• TASK TO COMPLETE
Copy out again everything from the line containing "The document lists, after" down to the line containing "-0.177077, 0.978707, 0.319751]]", with both of those lines included. Leave the pictures out of your answer.

LISTED RECORDS START

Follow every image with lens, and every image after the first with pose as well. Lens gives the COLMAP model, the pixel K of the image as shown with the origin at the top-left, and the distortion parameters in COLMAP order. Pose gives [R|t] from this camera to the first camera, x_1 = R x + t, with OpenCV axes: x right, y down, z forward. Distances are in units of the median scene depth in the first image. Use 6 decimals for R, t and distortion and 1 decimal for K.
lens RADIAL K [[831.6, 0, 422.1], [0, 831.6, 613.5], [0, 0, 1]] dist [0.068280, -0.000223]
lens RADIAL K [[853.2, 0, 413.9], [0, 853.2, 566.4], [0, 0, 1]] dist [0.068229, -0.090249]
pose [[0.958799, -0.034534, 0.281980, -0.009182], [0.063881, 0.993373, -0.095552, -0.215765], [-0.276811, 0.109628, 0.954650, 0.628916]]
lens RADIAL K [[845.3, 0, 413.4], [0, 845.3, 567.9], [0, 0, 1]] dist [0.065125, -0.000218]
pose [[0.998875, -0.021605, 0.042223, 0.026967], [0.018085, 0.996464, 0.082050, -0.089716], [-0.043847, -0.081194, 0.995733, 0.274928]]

LISTED RECORDS END
LISTED RECORDS START

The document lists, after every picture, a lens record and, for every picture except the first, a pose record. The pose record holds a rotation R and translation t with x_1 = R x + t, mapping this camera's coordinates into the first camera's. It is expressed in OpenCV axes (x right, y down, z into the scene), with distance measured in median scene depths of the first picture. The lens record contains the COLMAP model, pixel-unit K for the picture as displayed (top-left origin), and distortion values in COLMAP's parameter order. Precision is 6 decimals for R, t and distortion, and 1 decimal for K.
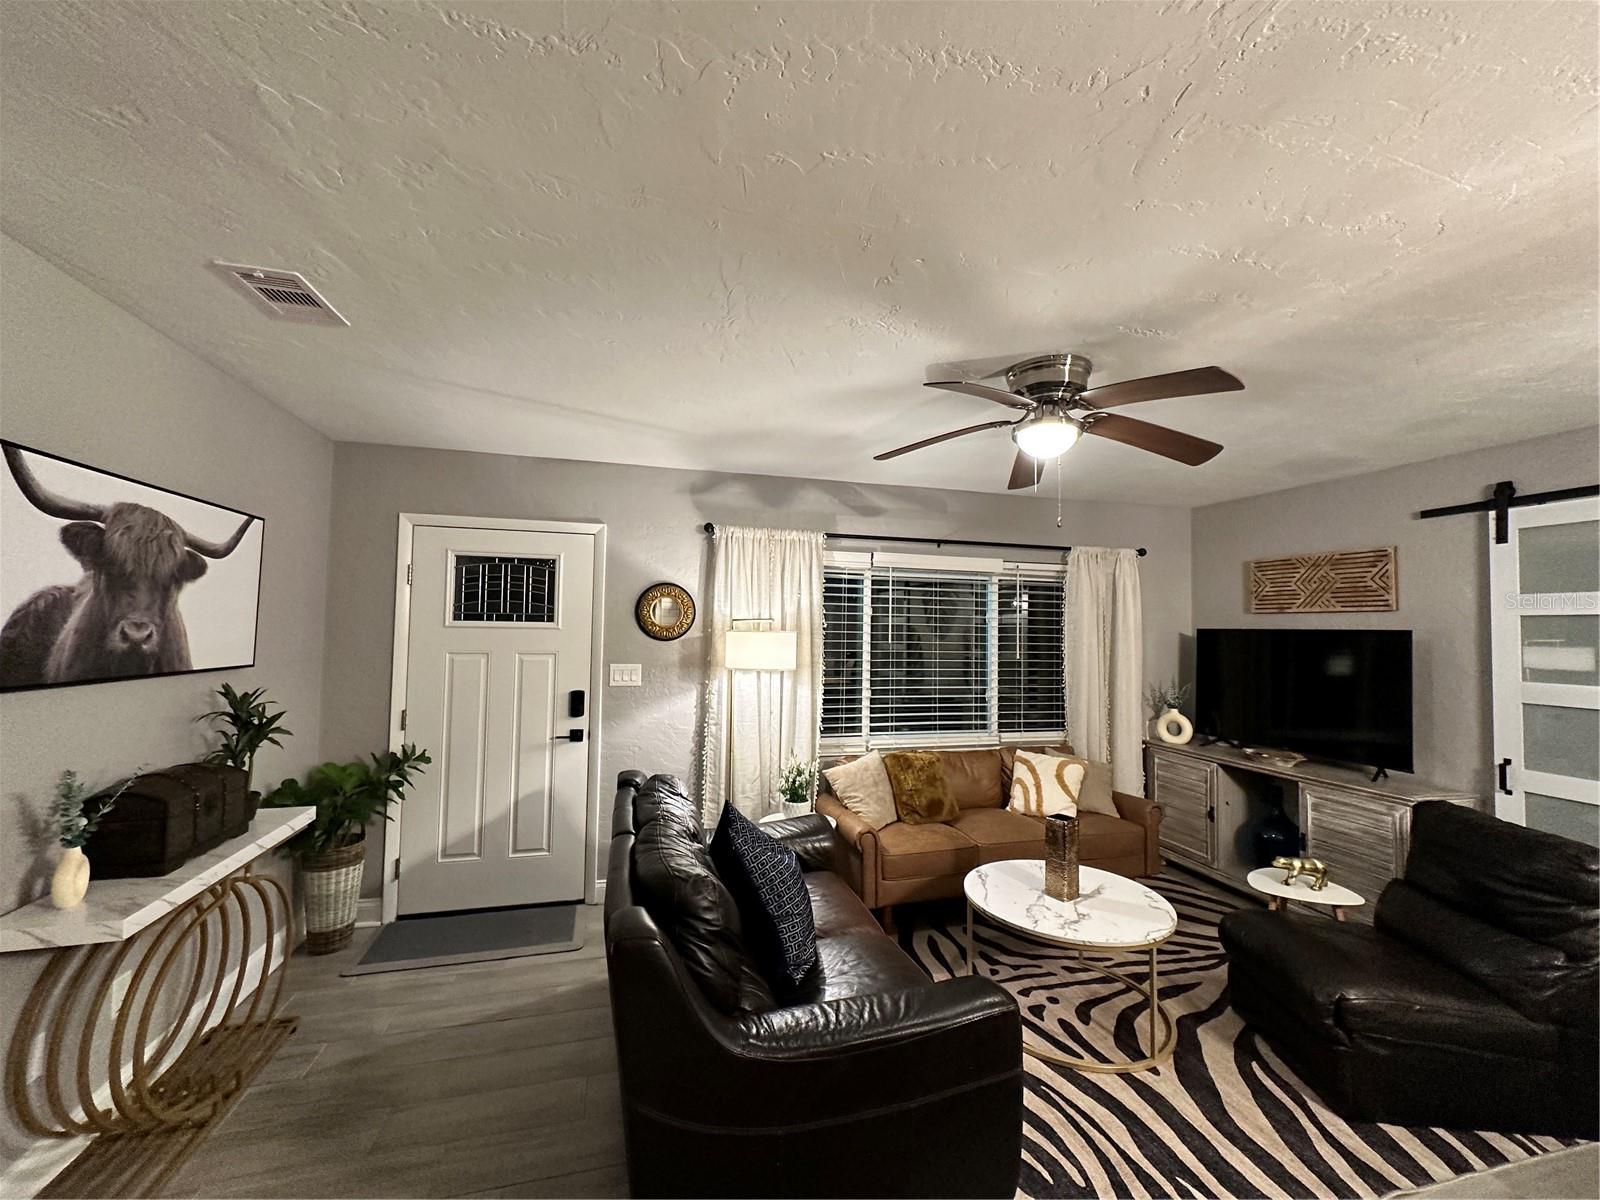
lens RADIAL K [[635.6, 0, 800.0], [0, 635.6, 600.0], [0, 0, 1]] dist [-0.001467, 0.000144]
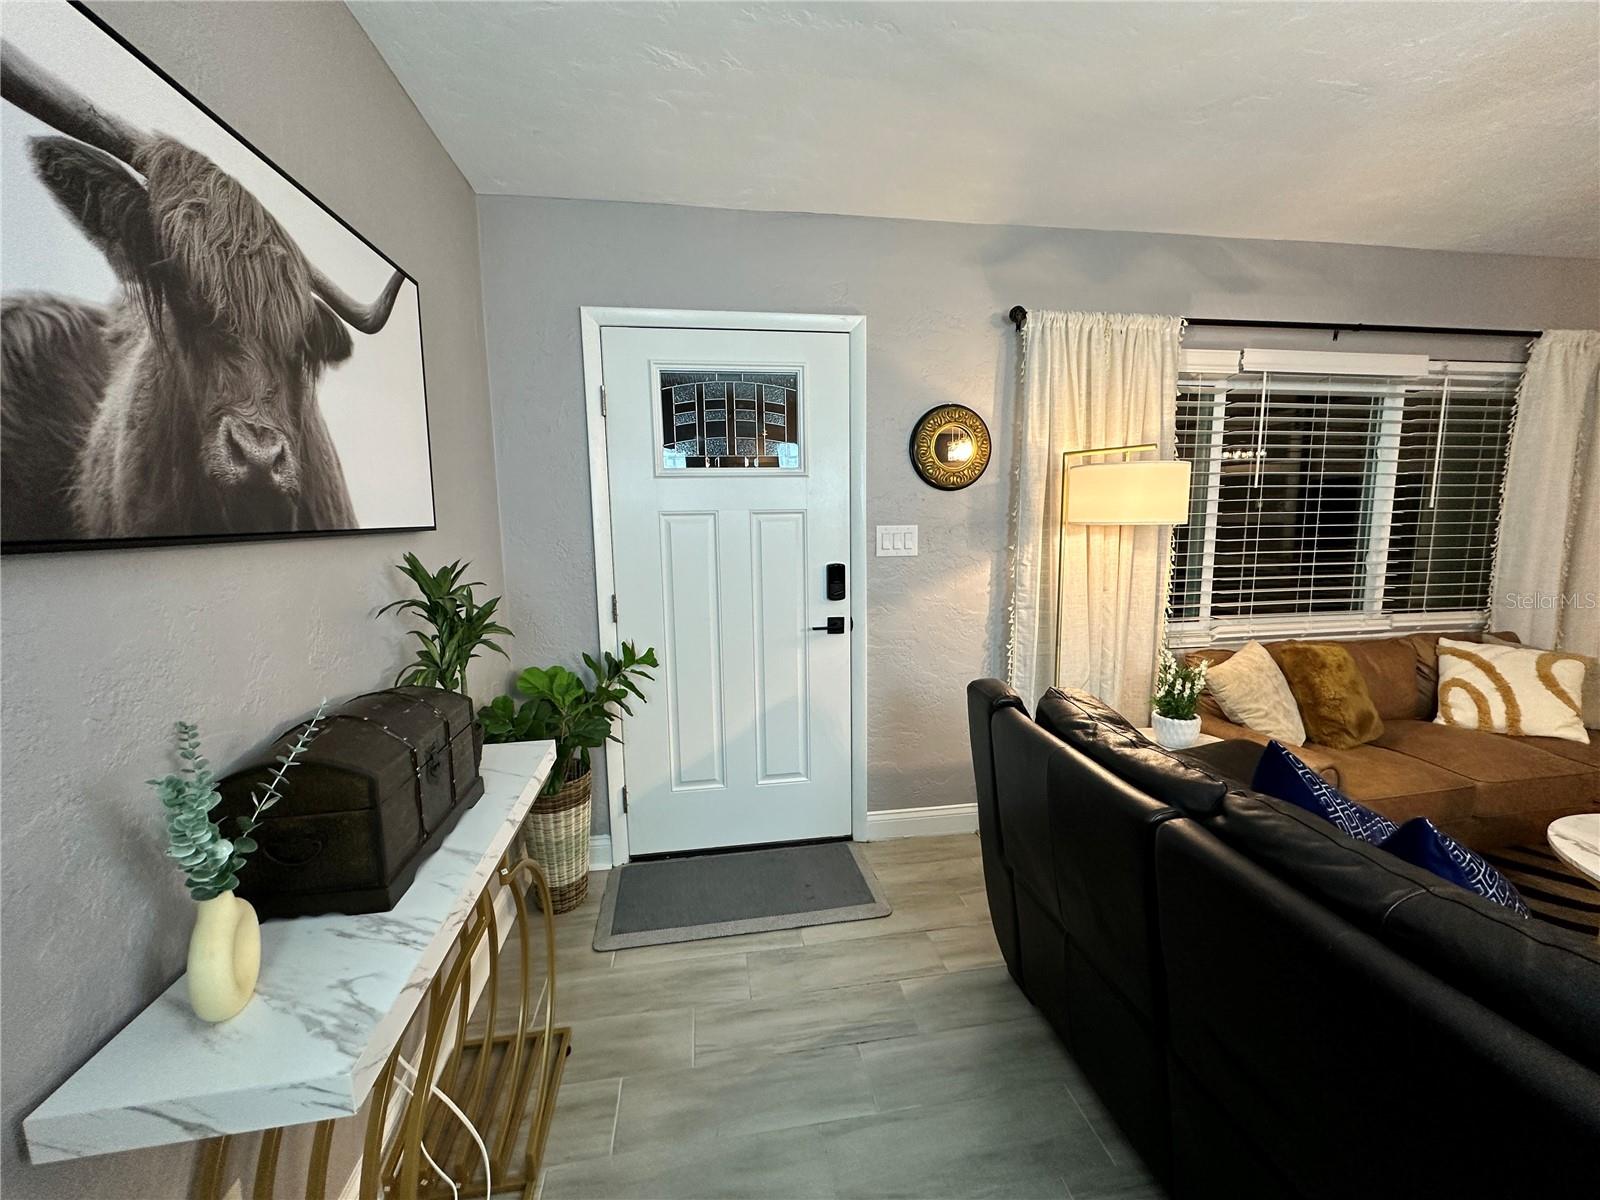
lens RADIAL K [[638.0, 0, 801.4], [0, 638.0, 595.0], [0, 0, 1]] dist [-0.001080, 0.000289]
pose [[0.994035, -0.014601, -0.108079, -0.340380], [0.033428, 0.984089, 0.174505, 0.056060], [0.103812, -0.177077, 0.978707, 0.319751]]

LISTED RECORDS END

• EXERCISE SOLUTION
The document lists, after every picture, a lens record and, for every picture except the first, a pose record. The pose record holds a rotation R and translation t with x_1 = R x + t, mapping this camera's coordinates into the first camera's. It is expressed in OpenCV axes (x right, y down, z into the scene), with distance measured in median scene depths of the first picture. The lens record contains the COLMAP model, pixel-unit K for the picture as displayed (top-left origin), and distortion values in COLMAP's parameter order. Precision is 6 decimals for R, t and distortion, and 1 decimal for K.
lens RADIAL K [[635.6, 0, 800.0], [0, 635.6, 600.0], [0, 0, 1]] dist [-0.001467, 0.000144]
lens RADIAL K [[638.0, 0, 801.4], [0, 638.0, 595.0], [0, 0, 1]] dist [-0.001080, 0.000289]
pose [[0.994035, -0.014601, -0.108079, -0.340380], [0.033428, 0.984089, 0.174505, 0.056060], [0.103812, -0.177077, 0.978707, 0.319751]]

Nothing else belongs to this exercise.